Quoting Werner Vogel again:"To scale: No direct access to the database anymore. Instead data access is encapsulated in services (code and data together), with a stable, public interface."
- Yahoo Bix – Developed a network sniffer to monitor calls to the database and optimize their use of Hibernate. This represents one of the interesting trade-offs in the database abstraction layer: by abstracting what's done behind the scenes, in a sense you allow developers to write non-optimized code. The sniffer approach helped exposing what happens behind the scenes and used this information to optimize the Hibernate code
- LinkedIn – Uses Lucene (and not a database) for indexing. If you're looking for an efficient way to perform indexing and search on your indexes, a database is probably not the right tool for the job. Lucene provides a much more efficient implementation for that purpose. I would also recommend using Compass. And here is some breaking news: I just heard from Shay Banon, Compass project owner that he is working on Lucene integration over an in-memory clustered index (using GigaSpaces). This is quite exciting because it will allow you to store a Lucene index in a distributed manner. It will also allow you to index the content of a Space and perform a Google-like search query!.
Summary: Complexity and Time-to-Market Trade-Offs
The prevailing patterns used for scalability introduce complexity. For example, we need to deal with partial failure scenarios, as well as handling idempotency, as part of our application code. This introduces a high degree of complexity, and is the major reason why most architects and developers start with simpler approaches that are not scalable, knowing that later they will need to completely re-design the application to meet requirements. Second Life had an entire presentation on this topic.

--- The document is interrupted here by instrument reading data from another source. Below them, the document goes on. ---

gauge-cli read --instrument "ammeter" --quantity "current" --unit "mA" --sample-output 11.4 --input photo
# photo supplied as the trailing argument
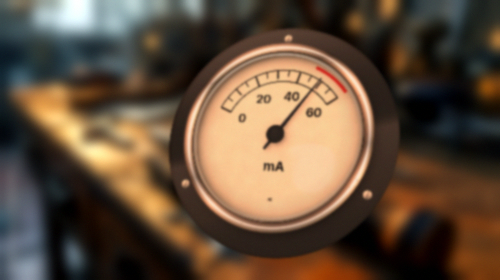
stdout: 50
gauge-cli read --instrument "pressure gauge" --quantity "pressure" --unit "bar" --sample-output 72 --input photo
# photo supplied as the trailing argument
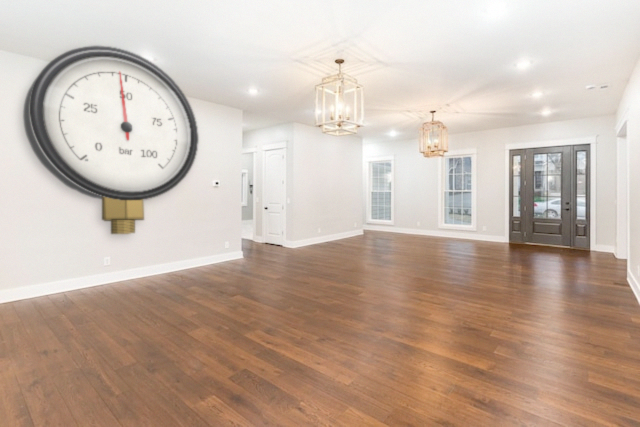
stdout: 47.5
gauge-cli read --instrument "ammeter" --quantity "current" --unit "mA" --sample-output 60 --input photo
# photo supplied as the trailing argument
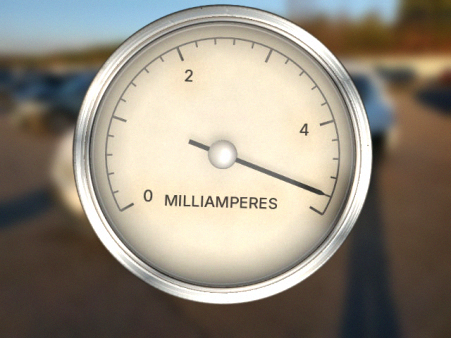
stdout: 4.8
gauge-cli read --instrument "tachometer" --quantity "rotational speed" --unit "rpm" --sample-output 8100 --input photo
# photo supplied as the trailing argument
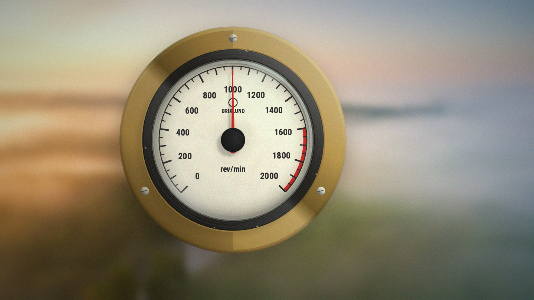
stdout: 1000
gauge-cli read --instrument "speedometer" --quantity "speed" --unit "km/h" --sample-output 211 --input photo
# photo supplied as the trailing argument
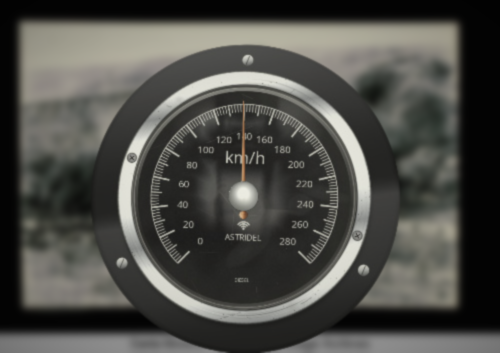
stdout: 140
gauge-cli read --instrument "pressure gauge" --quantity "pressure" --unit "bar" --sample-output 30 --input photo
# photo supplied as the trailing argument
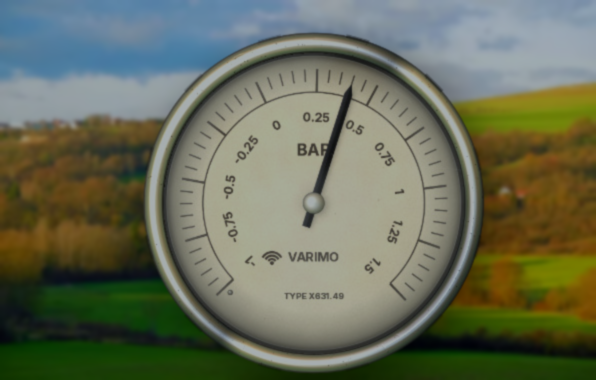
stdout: 0.4
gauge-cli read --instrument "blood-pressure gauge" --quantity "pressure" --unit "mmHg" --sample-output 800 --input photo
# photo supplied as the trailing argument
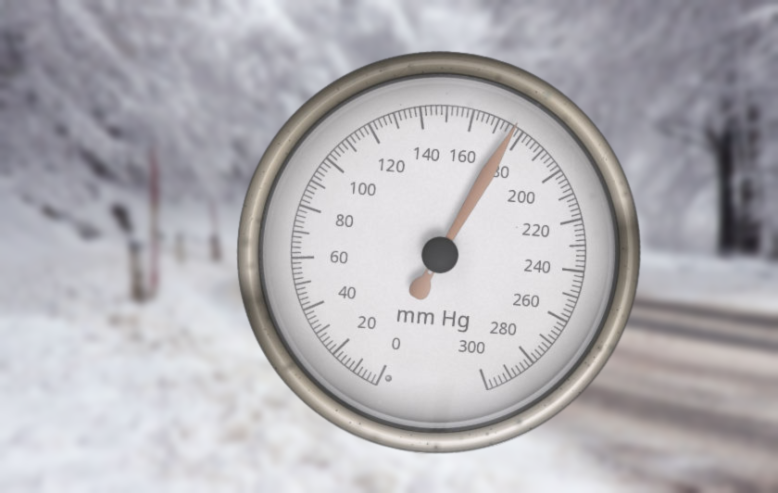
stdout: 176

Our challenge at GigaSpaces is to eliminate this contradiction as much possible by making scalability simple, so that scalability patterns could be easily implemented from the get-go, allowing the business to grow incrementally as needed. This was actually the main topic of my presentation at QCon, titled Three Steps to Turning Your Tier-Based Spring Application into Scalable Services.
I'll provide more details on this approach in a future post.